§ How to complete this task
Reproduce the data below word for word, leaving out the pictures.

Chart analysis data:
● ● ● ● ● ● ●

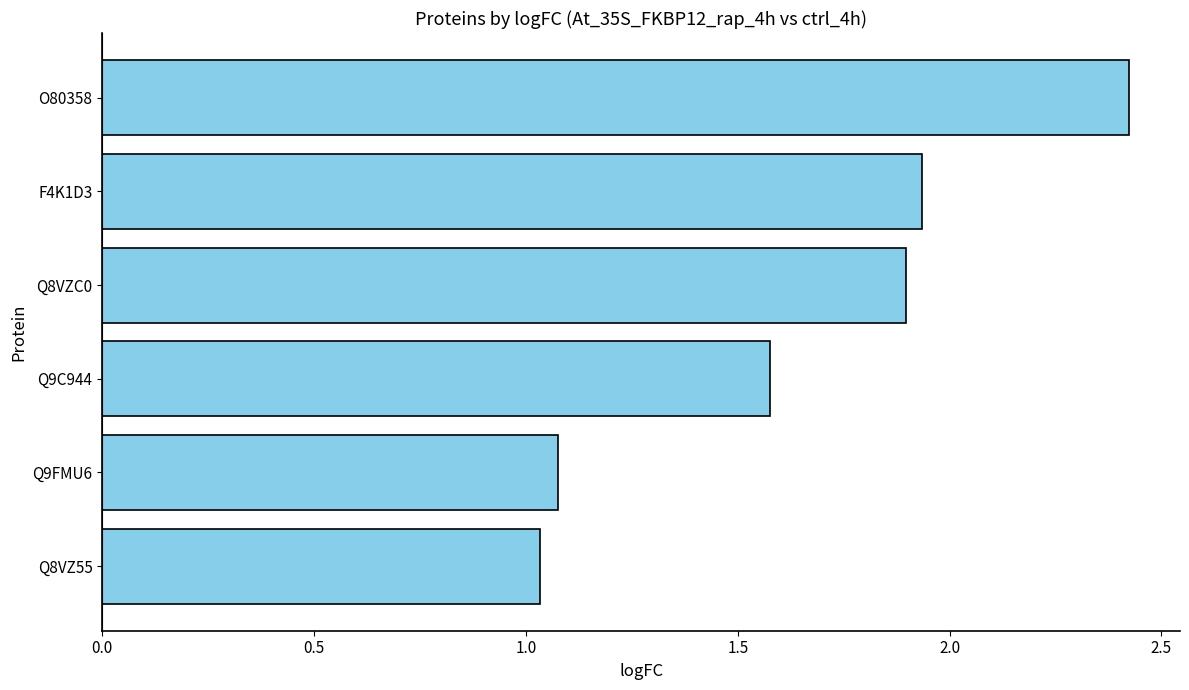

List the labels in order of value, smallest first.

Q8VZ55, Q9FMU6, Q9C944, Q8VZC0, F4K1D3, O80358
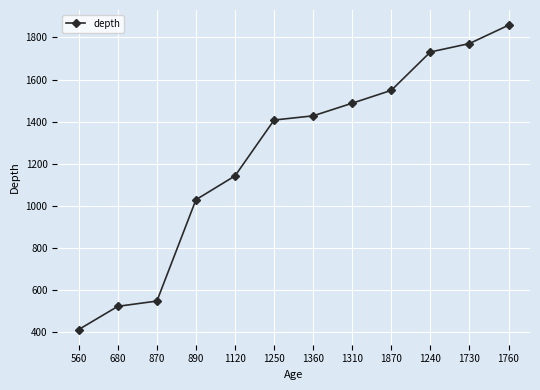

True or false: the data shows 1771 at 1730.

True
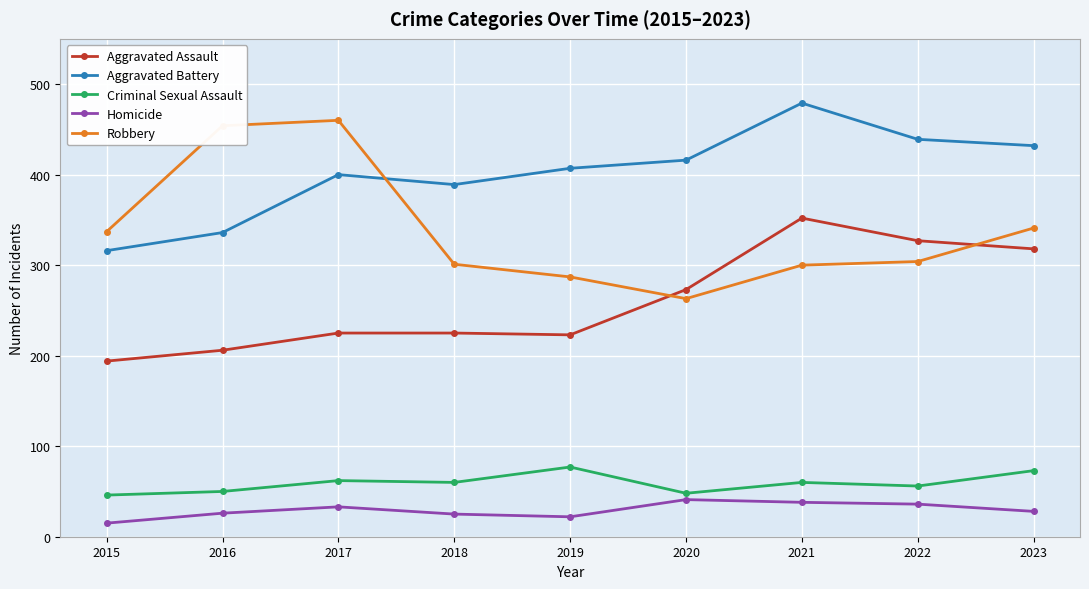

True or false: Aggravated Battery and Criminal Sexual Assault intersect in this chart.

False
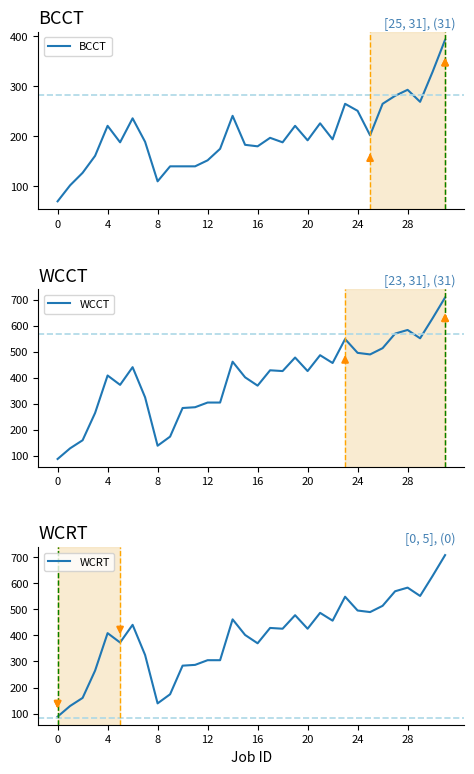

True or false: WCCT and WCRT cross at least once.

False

● ● ● ● ● ● ●

§ Written reply
List the labels in order of value, smallest first.

Q8VZ55, Q9FMU6, Q9C944, Q8VZC0, F4K1D3, O80358

True or false: the data shows 1771 at 1730.

True

True or false: Aggravated Battery and Criminal Sexual Assault intersect in this chart.

False

True or false: WCCT and WCRT cross at least once.

False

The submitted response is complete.